• Written task:
Report how many lines in the rows below contain the string "Guida". Case counts. Give only the number.

• Supplied material:
··········
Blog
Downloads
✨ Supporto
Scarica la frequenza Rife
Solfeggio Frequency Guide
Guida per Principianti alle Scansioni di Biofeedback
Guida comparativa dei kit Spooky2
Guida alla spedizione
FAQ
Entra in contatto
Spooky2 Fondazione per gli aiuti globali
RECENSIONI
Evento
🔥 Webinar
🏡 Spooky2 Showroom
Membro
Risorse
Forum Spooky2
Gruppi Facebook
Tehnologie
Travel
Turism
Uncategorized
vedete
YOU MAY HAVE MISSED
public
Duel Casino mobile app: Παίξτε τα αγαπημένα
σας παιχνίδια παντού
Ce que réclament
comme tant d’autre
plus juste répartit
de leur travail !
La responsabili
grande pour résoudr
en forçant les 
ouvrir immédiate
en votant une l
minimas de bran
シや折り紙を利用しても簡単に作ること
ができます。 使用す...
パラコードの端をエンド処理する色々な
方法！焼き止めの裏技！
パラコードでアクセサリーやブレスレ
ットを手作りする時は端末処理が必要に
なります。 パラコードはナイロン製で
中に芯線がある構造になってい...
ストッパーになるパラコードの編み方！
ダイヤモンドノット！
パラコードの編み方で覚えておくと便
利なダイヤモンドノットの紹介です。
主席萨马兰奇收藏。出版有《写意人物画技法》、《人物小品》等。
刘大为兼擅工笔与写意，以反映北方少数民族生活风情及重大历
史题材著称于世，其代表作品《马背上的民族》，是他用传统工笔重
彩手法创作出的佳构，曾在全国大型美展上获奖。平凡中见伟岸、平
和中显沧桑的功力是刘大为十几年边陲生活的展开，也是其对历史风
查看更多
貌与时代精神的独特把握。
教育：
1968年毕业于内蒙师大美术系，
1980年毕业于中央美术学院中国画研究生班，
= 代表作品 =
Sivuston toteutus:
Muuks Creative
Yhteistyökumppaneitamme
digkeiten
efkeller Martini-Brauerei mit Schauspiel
··········
• Completed task:
3